А есть хотелось. Надо было все-таки потыкаться в магазины, найти столовую или кафе. Но ведь думал, что здесь Лёха…
– Ячку с подливой будете? – словно услышав его, предложила Ирина Михайловна. – Капуста есть квашеная.
– Не откажусь… – И Женька тут же заторопился: – Я могу сходить. Скажите, где что может быть. Деньги есть.
– Деньги и у нас есть… немного. Только вот купить нечего. Или по таким ценам!.. Спекулянты… Мойте руки, еда еще теплая – поужинала только.
Раньше у квартиры явно была другая планировка. Нынешние стены выглядели слишком тонкими – то ли из гипсокартона, то ли вообще из фанеры, обклеенной обоями. Санузел крошечный, а ванна на кухне, прикрытая занавеской.
– Вот, пожалуйста, – Ирина Михайловна поставила перед Женькой тарелку с желтовато-серой кашей. Сбоку коричневатое озерцо подливы с малюсенькими кусочками чего-то мясного – жил, а может, брюшной пленки.
– Спасибо.
– Да за что здесь спасибо… Вот хлеб, капуста. Зато чай настоящий, цейлонский! Будете?
На сей раз Женька нашел силы отказаться:
– Да я воды просто, и – спать. – И мысленно пропел: «Давись чайком в своей каптёрке, старшина!»
– Что ж, не буду настаивать. – Мать Лёхи присела напротив. – Там-то как кормили?
– Ну, неплохо. Только в последние месяцы… С мясом тяжело стало. Стали привозить… – Женька замялся, не решаясь сказать – самому не очень-то верилось. – Привозят полтуши. Я как раз на разгрузку попал. Ну, думаю, класс – баранина. Я сам из Сибири, люблю баранину. Только какое-то мясо очень черное. Кладу в холодильник, смотрю – штамп, а на нем «1949». И это не баранина оказалась, а говядина.
– Господи-господи, это вообще самые закрома вычищают!
– Только не пересказывайте, а то скажут, что панику сеете.
– Да чего здесь сеять. Всё уж посеяно. За яблоки гнилые деремся.

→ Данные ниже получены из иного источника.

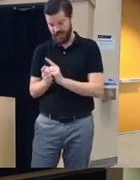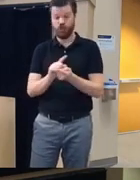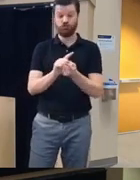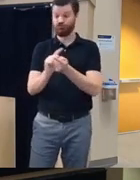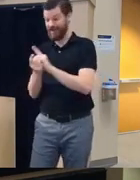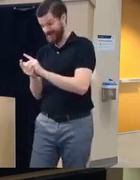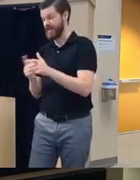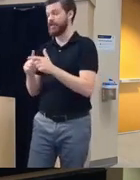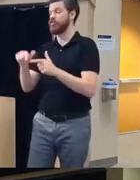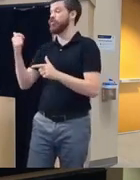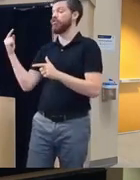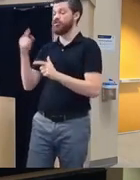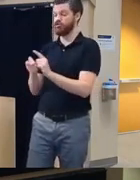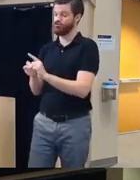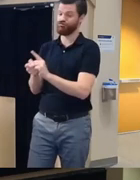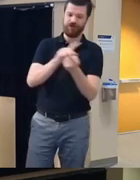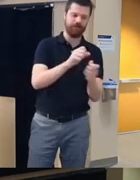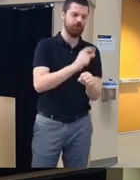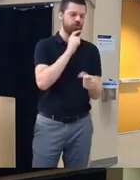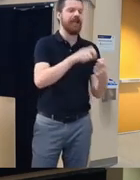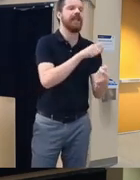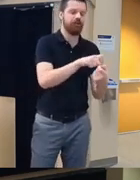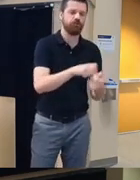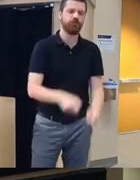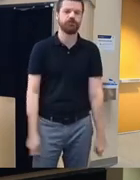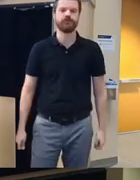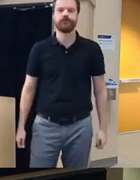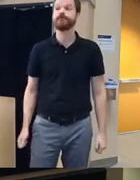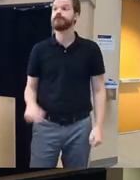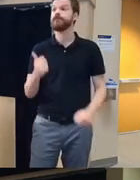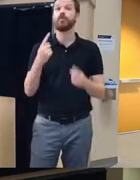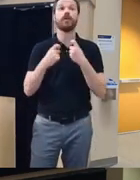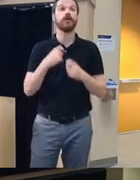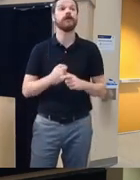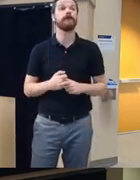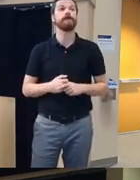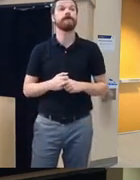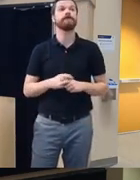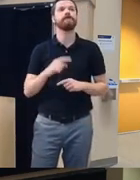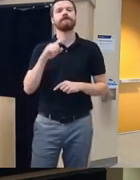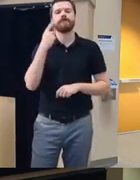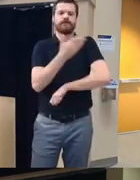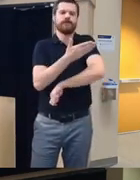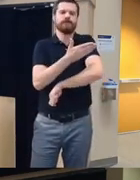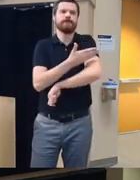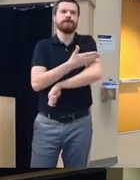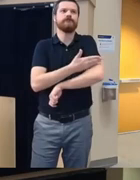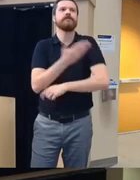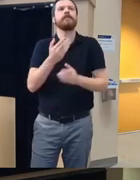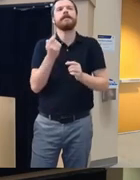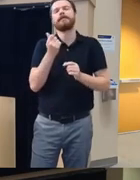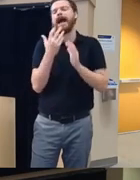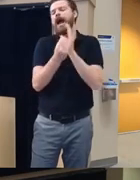it's accurate other question yeah Tara um this might be a little the scope of your presentation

Женька покачал головой. Как-то даже стыдно стало есть…
Их поселок был полусекретным, комбинат принадлежал Министерству обороны, обеспечение лучше, чем в городах. Но и сосиски, и сыр были там в восемьдесят восьмом, когда он уезжал, страшным дефицитом. И тогдашний Ленинград поразил Женьку обилием и разнообразием еды в магазинах, столовых. Всё, в общем, было, даже красную рыбу иногда заставал. И если так сейчас здесь, то что в Пригорске?.. В недавних письмах домой он жаловался: надоела гречка.
Ирина Михайловна показала ему комнату Лёхи – почти квадратная, уютная, со старой, покрытой лаком мебелью, толстыми шторами, – но для ночевки определила другую.

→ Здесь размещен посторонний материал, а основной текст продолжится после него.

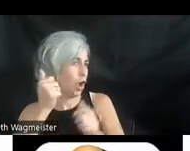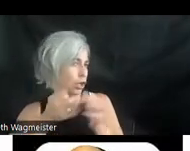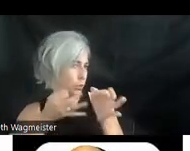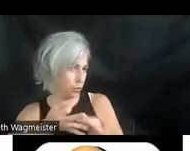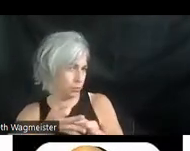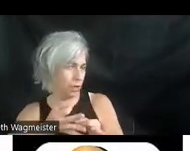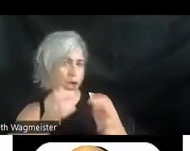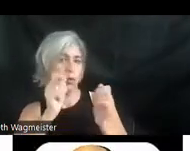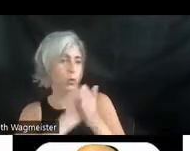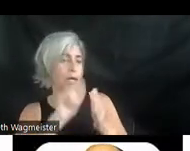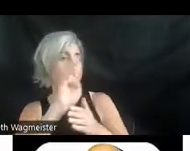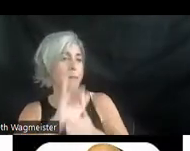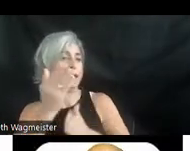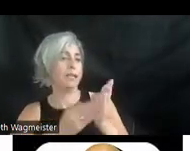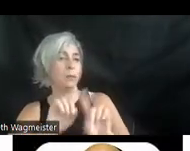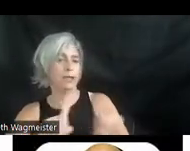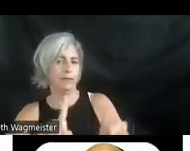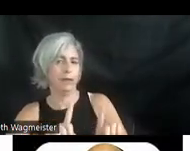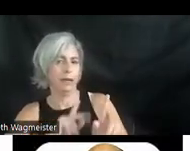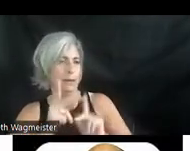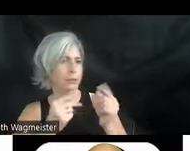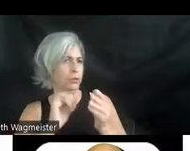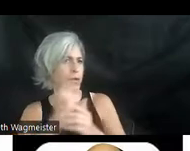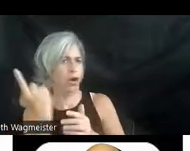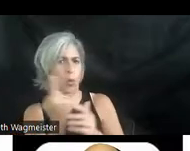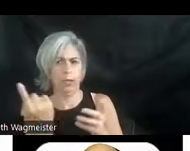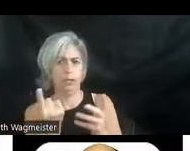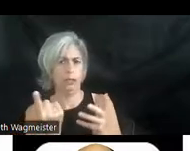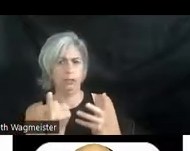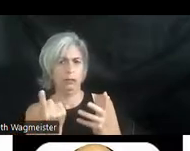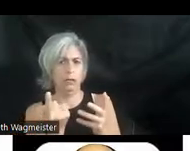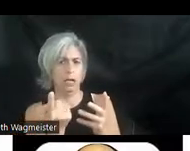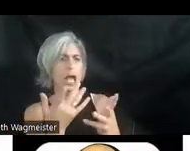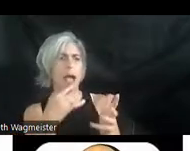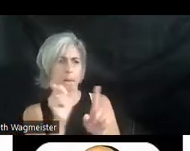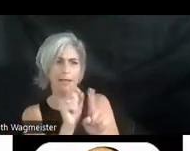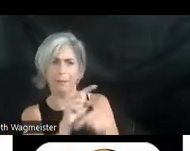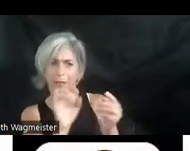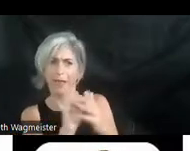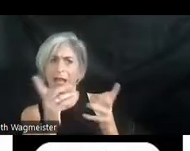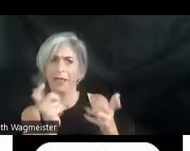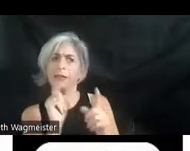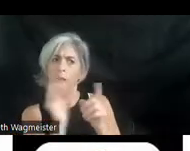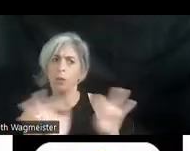written by somebody else. People do that all the time. They conflate the two. And I always pick on that because I think it's important to make the distinction.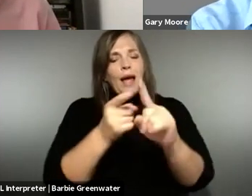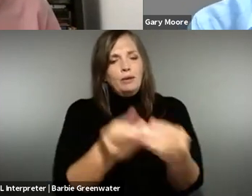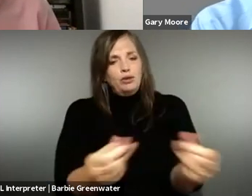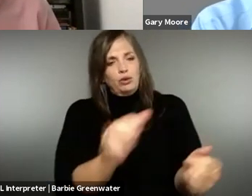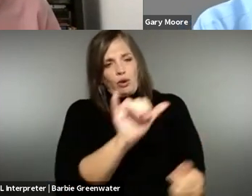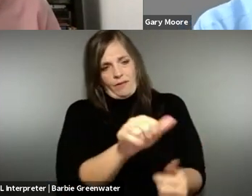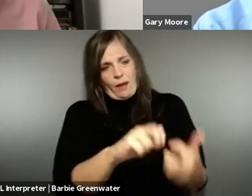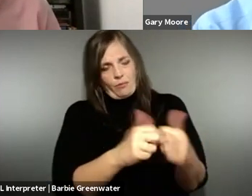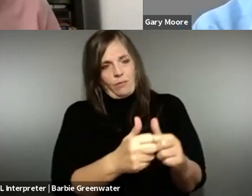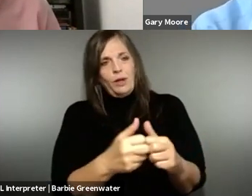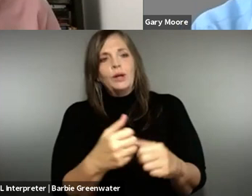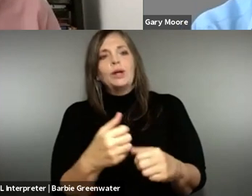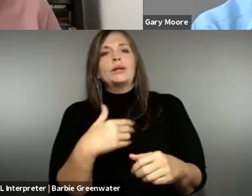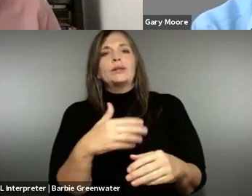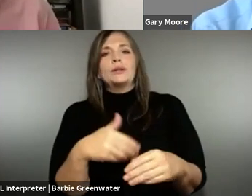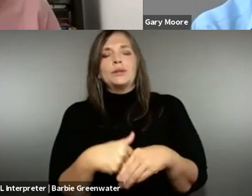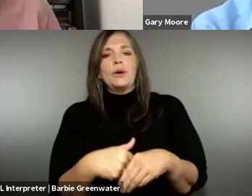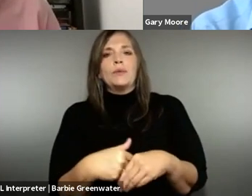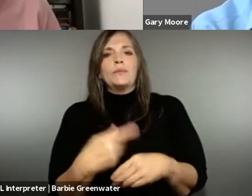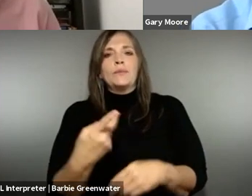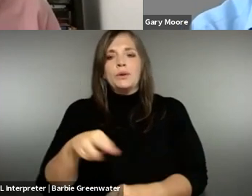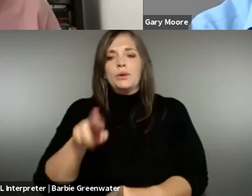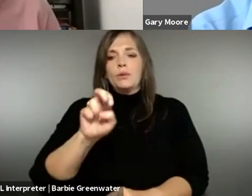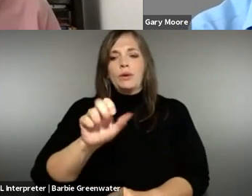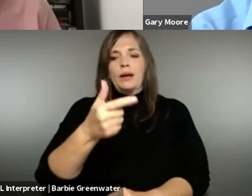(?). We are presenting results from a couple of research projects aiming to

– Мы с Алёшей вдвоем остались, так что места много… Вот здесь располагайтесь. Сейчас постель застелю.
– Да я сам…
– Хорошо. Принесу белье.
Женька увидел проигрыватель на этажерке.
– Извините, а можно я одну пластинку послушаю?
Маму Лёхи эта просьба, судя по выражению лица, не слишком обрадовала. Наверняка хотелось тишины… Женька на всякий случай добавил:
– С лета храню, а послушать негде было… Последний альбом «Кино».
– Да, правда? – Она вдруг расцвела, превратилась на несколько секунд в девушку, и Женьке захотелось ее обнять; он испугался, отвел взгляд. – И где же вы его раздобыли там, в лесу?
– Заказал наложенным платежом… В каптерке лежала. У нас на заставе проигрыватель сломан.
– Давайте, конечно. Я тоже послушаю. Не возражаете?
Женька улыбнулся. Достал из дипломата желтый пакет с красным, будто кровавым, перекрестьем и словом «Кино». В пакете были свернутый в трубочку плакат с фотками и текстами песен и сама пластинка в черном конверте. Пакет за эти месяцы кое-где поцарапался, конверт слегка потерся, но коробка, в которой они пришли по почте, не вмещалась ни в вещмешок, ни в дипломат.
Ирина Михайловна включила проигрыватель, сняла с иглы комочек пыли, Женька опустил пластинку на резиновую подложку. Послышалось такое знакомое ему шуршание, и вот – первые звуки мелодии. Энергичной, ритмичной, однообразной.
Раз квадрат. Второй. И голос Цоя:
На конверте диска не было списка песен. Эту Женька уже слышал. По телевизору, в какой-то из вечерних музыкальных программ в выходные. Их теперь много…
Цой, «Кино» были одной из главных причин, почему он поехал в Питер. Хотелось слушать их вживую, попытаться стать как они.
В первые месяцы – осенью восемьдесят восьмого – Женька почти все деньги тратил на концерты. «Ноль», «Аукцыон», «Кошкин дом», «Бригадный подряд», «Телевизор», «Опасные соседи», «Объект насмешек», «ДДТ», «Алиса»… На «Кино» попасть никак не удавалось. Выступали они в Питере редко, да и то в СКК, куда билеты стоили намного дороже, чем в рок-клуб, в ДК.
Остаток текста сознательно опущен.